▶ **DATASET EXTRACT**:
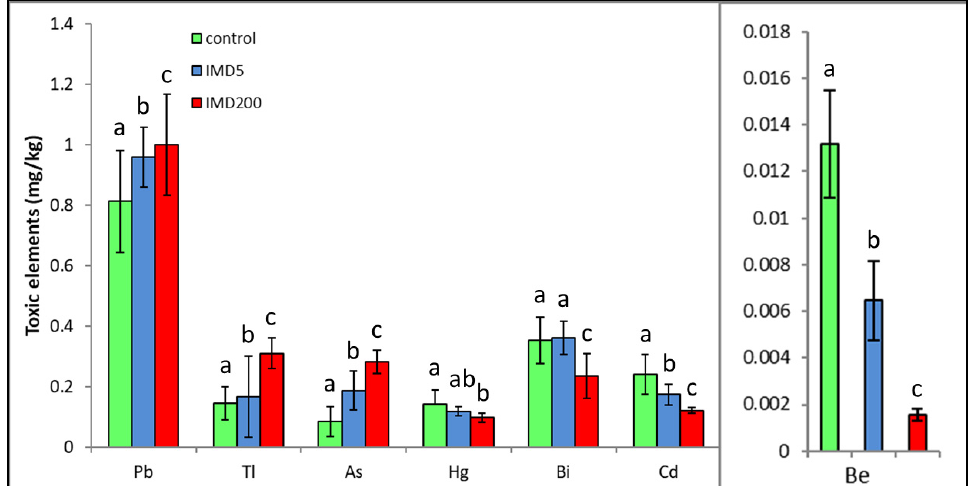
Figure 5. Body levels (mean ± SD) of the exclusively toxic bioelements in honey bee workers exposed and unexposed to imidacloprid. Explanations: control = the bees were fed a diet without imidacloprid; IMD5 = the bees were fed a diet with a 5 ppb addition of imidacloprid; IMD200 = the bees were fed a diet with a 200 ppb addition of imidacloprid. Different lowercase letters = differences between the means nested within each bioelement are significant (ANOVA + LSD; p < 0.05).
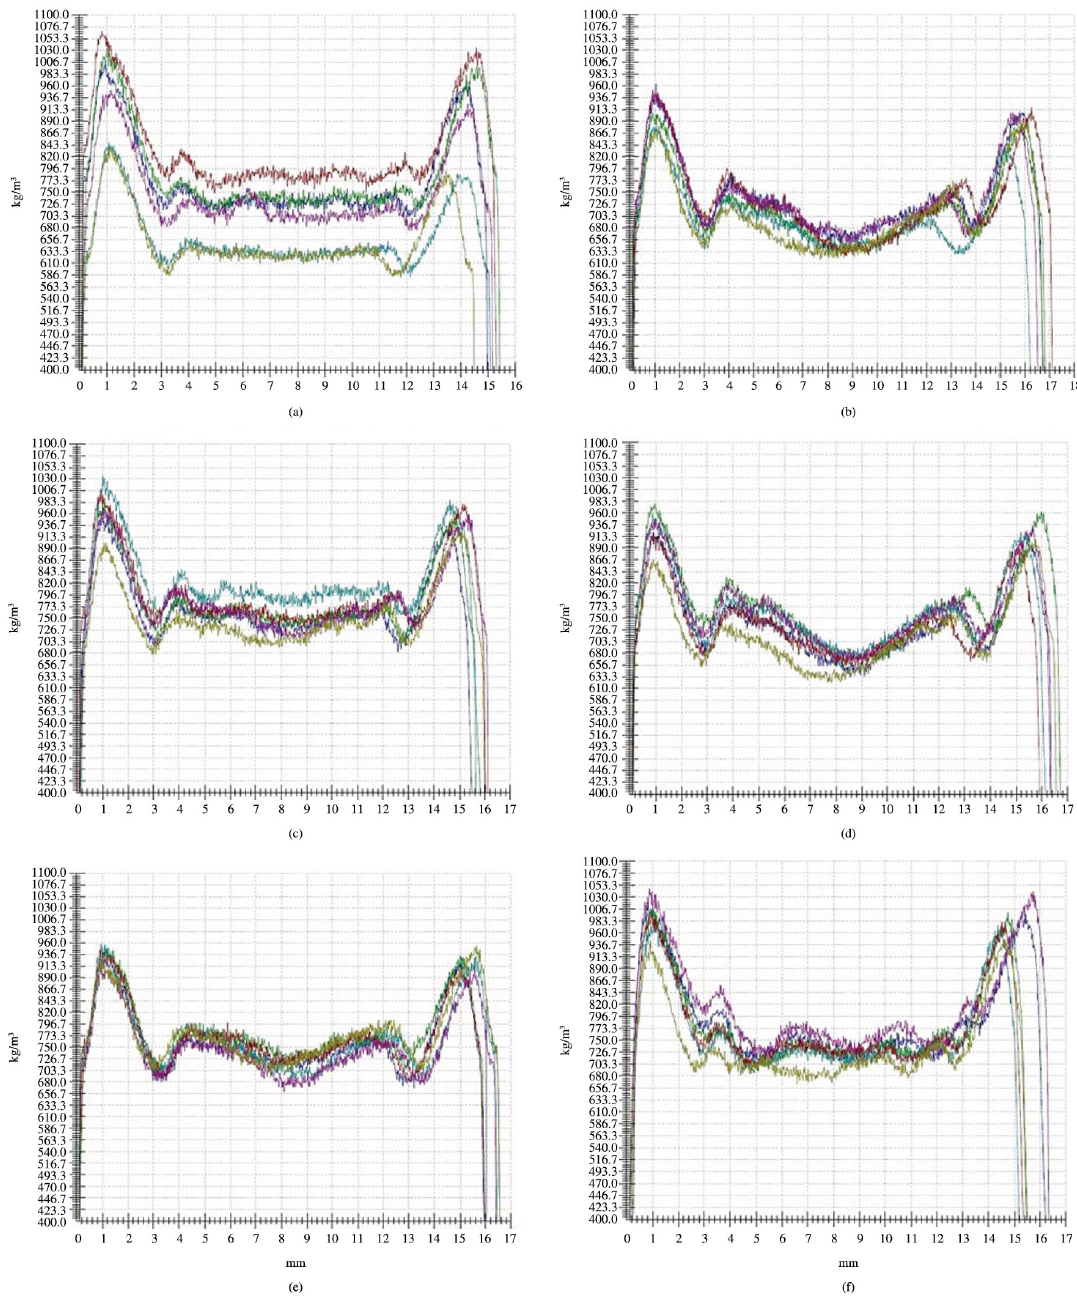
Figure 4. Density profiles, Step B, with 13% resin. (A) 100% eucalyptus, (B) 5% bagasse and 95% eucalyptus (C) 10% bagasse and 90% eucalyptus, (D) 15% bagasse and 85% eucalyptus; (E) 20% bagasse and 80% eucalyptus, (F) 25% bagasse and 75%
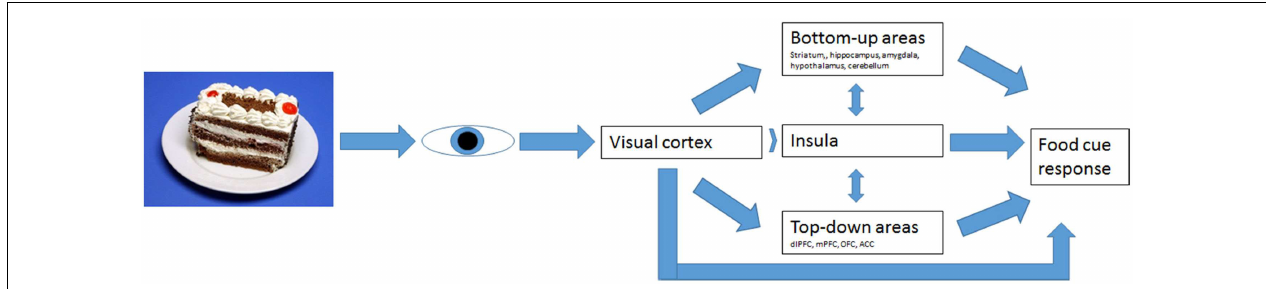
FIGURE 1 | Bottom-up and top-down regulation of visual food-cue responses according to Brooks’ model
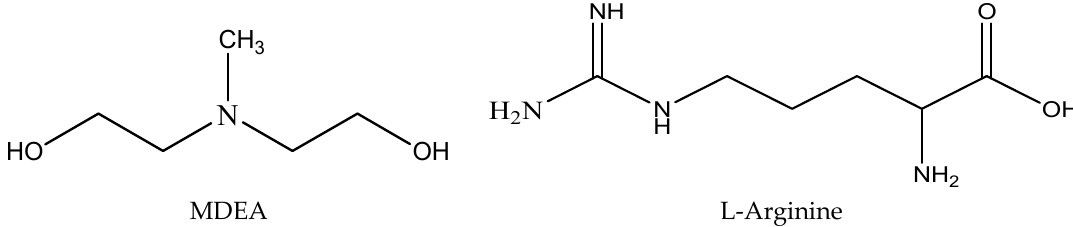
Figure 1. Molecular Structure of MDEA (N-methyldiethanolamine) and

▶ **WORK ITEM**: Repeat all of the data above word for word, minus the pictures.

▶ **SOLUTION**:
Figure 5. Body levels (mean ± SD) of the exclusively toxic bioelements in honey bee workers exposed and unexposed to imidacloprid. Explanations: control = the bees were fed a diet without imidacloprid; IMD5 = the bees were fed a diet with a 5 ppb addition of imidacloprid; IMD200 = the bees were fed a diet with a 200 ppb addition of imidacloprid. Different lowercase letters = differences between the means nested within each bioelement are significant (ANOVA + LSD; p < 0.05).
Figure 4. Density profiles, Step B, with 13% resin. (A) 100% eucalyptus, (B) 5% bagasse and 95% eucalyptus (C) 10% bagasse and 90% eucalyptus, (D) 15% bagasse and 85% eucalyptus; (E) 20% bagasse and 80% eucalyptus, (F) 25% bagasse and 75%
FIGURE 1 | Bottom-up and top-down regulation of visual food-cue responses according to Brooks’ model
Figure 1. Molecular Structure of MDEA (N-methyldiethanolamine) and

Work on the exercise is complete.